Preferably, the working table 11 is provided with a working groove 12, and since the surrounding moving plate 45 may contact with the bottom of the working table 11 during movement, one working groove 12 is provided to avoid the equipment from running, and simultaneously, some parts can be stored and some scraps generated by welding can be collected.

Preferably, the clamping driving assembly 51 includes a driving clamping frame 511, a driving clamping motor 512, driving clamping gears 513 and driving clamping shafts 514, the driving clamping frame 511 is disposed at a side end of the workbench 11, the driving clamping motor 512 is disposed on the driving clamping frame 511, the driving clamping shafts 514 are disposed at an output end of the driving clamping motor 512, the driving clamping gears 513 are provided with two driving clamping gears 513, and the driving clamping gears 513 are symmetrically sleeved on the driving clamping shafts 514 and located at two sides of the workbench 11.
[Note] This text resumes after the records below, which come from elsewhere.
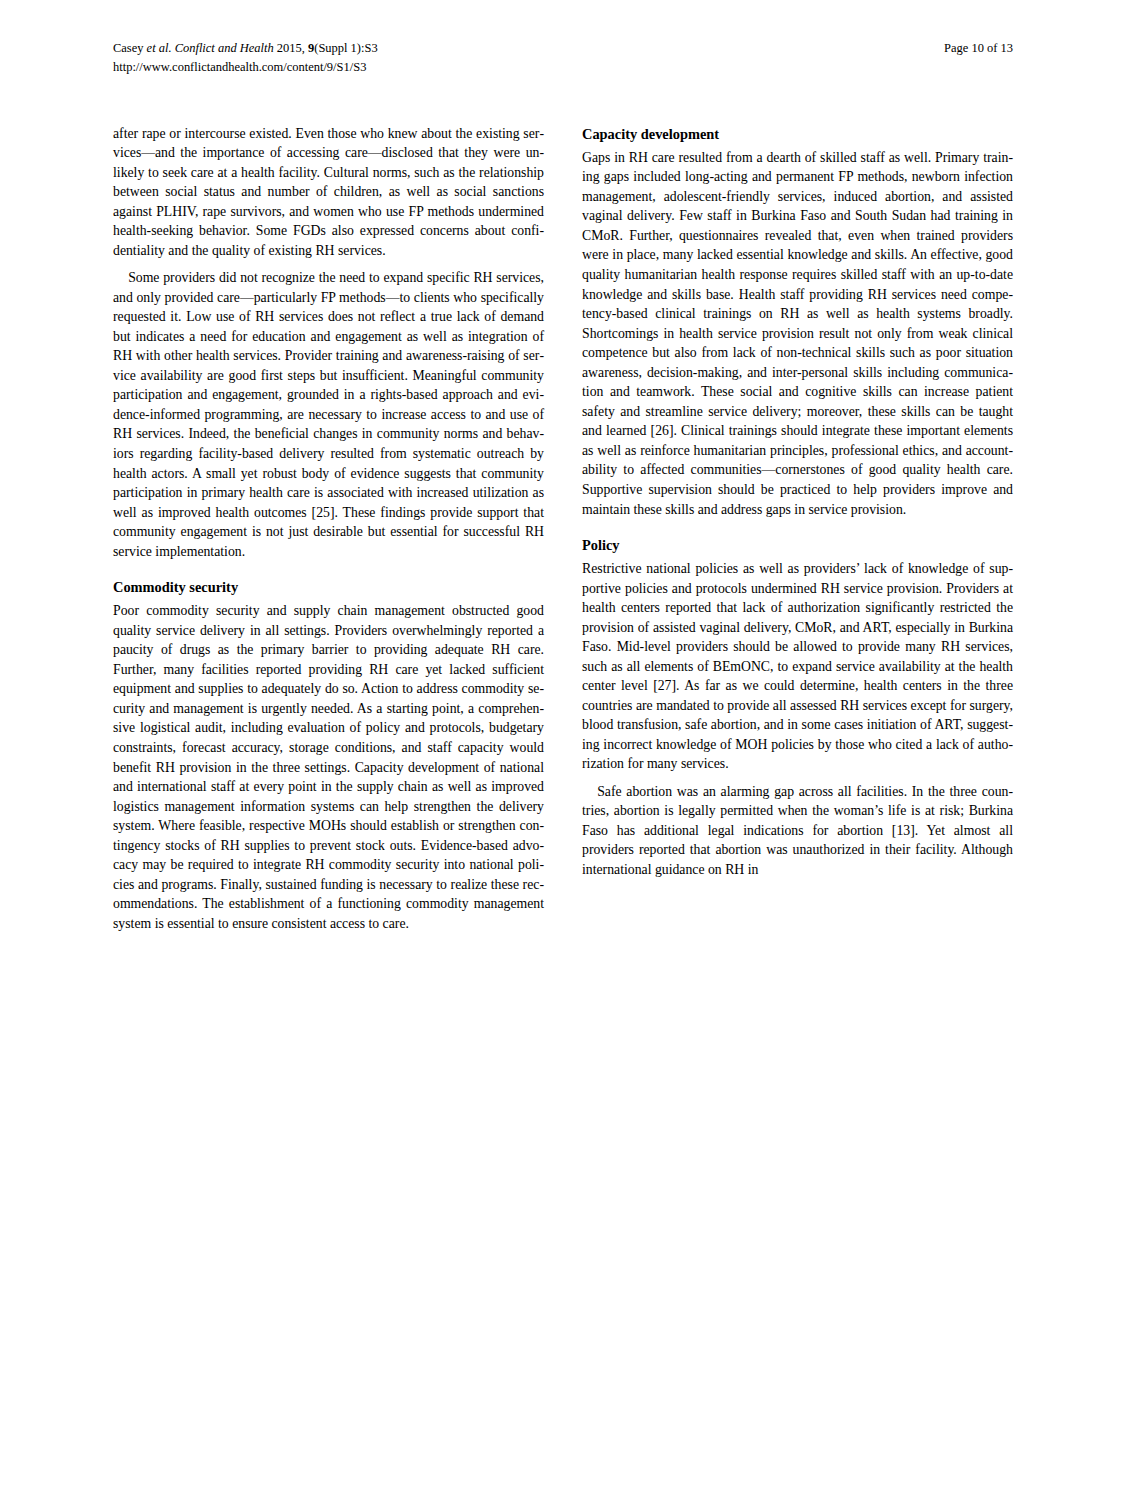Casey et al. Conflict and Health 2015, 9(Suppl 1):S3 http://www.conflictandhealth.com/content/9/S1/S3
Page 10 of 13
after rape or intercourse existed. Even those who knew about the existing services—and the importance of accessing care—disclosed that they were unlikely to seek care at a health facility. Cultural norms, such as the relationship between social status and number of children, as well as social sanctions against PLHIV, rape survivors, and women who use FP methods undermined health-seeking behavior. Some FGDs also expressed concerns about confidentiality and the quality of existing RH services.
Some providers did not recognize the need to expand specific RH services, and only provided care—particularly FP methods—to clients who specifically requested it. Low use of RH services does not reflect a true lack of demand but indicates a need for education and engagement as well as integration of RH with other health services. Provider training and awareness-raising of service availability are good first steps but insufficient. Meaningful community participation and engagement, grounded in a rights-based approach and evidence-informed programming, are necessary to increase access to and use of RH services. Indeed, the beneficial changes in community norms and behaviors regarding facility-based delivery resulted from systematic outreach by health actors. A small yet robust body of evidence suggests that community participation in primary health care is associated with increased utilization as well as improved health outcomes [25]. These findings provide support that community engagement is not just desirable but essential for successful RH service implementation.
Commodity security
Poor commodity security and supply chain management obstructed good quality service delivery in all settings. Providers overwhelmingly reported a paucity of drugs as the primary barrier to providing adequate RH care. Further, many facilities reported providing RH care yet lacked sufficient equipment and supplies to adequately do so. Action to address commodity security and management is urgently needed. As a starting point, a comprehensive logistical audit, including evaluation of policy and protocols, budgetary constraints, forecast accuracy, storage conditions, and staff capacity would benefit RH provision in the three settings. Capacity development of national and international staff at every point in the supply chain as well as improved logistics management information systems can help strengthen the delivery system. Where feasible, respective MOHs should establish or strengthen contingency stocks of RH supplies to prevent stock outs. Evidence-based advocacy may be required to integrate RH commodity security into national policies and programs. Finally, sustained funding is necessary to realize these recommendations. The establishment of a functioning commodity management system is essential to ensure consistent access to care.
Capacity development
Gaps in RH care resulted from a dearth of skilled staff as well. Primary training gaps included long-acting and permanent FP methods, newborn infection management, adolescent-friendly services, induced abortion, and assisted vaginal delivery. Few staff in Burkina Faso and South Sudan had training in CMoR. Further, questionnaires revealed that, even when trained providers were in place, many lacked essential knowledge and skills. An effective, good quality humanitarian health response requires skilled staff with an up-to-date knowledge and skills base. Health staff providing RH services need competency-based clinical trainings on RH as well as health systems broadly. Shortcomings in health service provision result not only from weak clinical competence but also from lack of non-technical skills such as poor situation awareness, decision-making, and inter-personal skills including communication and teamwork. These social and cognitive skills can increase patient safety and streamline service delivery; moreover, these skills can be taught and learned [26]. Clinical trainings should integrate these important elements as well as reinforce humanitarian principles, professional ethics, and accountability to affected communities—cornerstones of good quality health care. Supportive supervision should be practiced to help providers improve and maintain these skills and address gaps in service provision.
Policy
Restrictive national policies as well as providers’ lack of knowledge of supportive policies and protocols undermined RH service provision. Providers at health centers reported that lack of authorization significantly restricted the provision of assisted vaginal delivery, CMoR, and ART, especially in Burkina Faso. Mid-level providers should be allowed to provide many RH services, such as all elements of BEmONC, to expand service availability at the health center level [27]. As far as we could determine, health centers in the three countries are mandated to provide all assessed RH services except for surgery, blood transfusion, safe abortion, and in some cases initiation of ART, suggesting incorrect knowledge of MOH policies by those who cited a lack of authorization for many services.
Safe abortion was an alarming gap across all facilities. In the three countries, abortion is legally permitted when the woman’s life is at risk; Burkina Faso has additional legal indications for abortion [13]. Yet almost all providers reported that abortion was unauthorized in their facility. Although international guidance on RH in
Preferably, the clamping assembly 52 includes a first rack 521, a second rack 522, a first clamping plate 523 and a second clamping plate 524, where the first rack 521 is provided with two, two first racks 521 are symmetrically disposed on two sides of the workbench 11 and are in sliding fit, the two first racks 521 are respectively meshed with the corresponding driving clamping gears 513, the second rack 522 is provided with two first racks 521 are symmetrically disposed on two sides of the workbench 11 and are in sliding fit, the two second racks 522 are respectively meshed with the corresponding driving clamping gears 513, the first clamping plate 523 is provided with two first clamping plates 523, the two first clamping plates 523 are symmetrically disposed on the corresponding first racks 521 and the corresponding second racks 522, the two second clamping plates 524 are symmetrically disposed on the corresponding first racks 521 and the corresponding second racks 522, when the steel structure is operated, the two steel structure is first operated, the two steel structure is placed on the corresponding second racks 521, and the two second racks 522 are driven by the driving motor, and the two driving clamping devices are capable of driving the two second racks 522 to rotate, and are capable of driving the two driving racks 521 to rotate, and the two driving clamping devices are further rotatably clamp the two driving racks 512, and the two driving racks are driven by the two driving clamping devices 512 to rotate, and the two driving racks are driven by the corresponding second racks 522 to rotate, and the driving the two driving clamping devices 512 are driven by the driving the corresponding steel structure 512 to rotate, and the two driving racks are clamped by the corresponding to rotate, and the driving racks 512 to rotate, L-shape, I-shape, etc.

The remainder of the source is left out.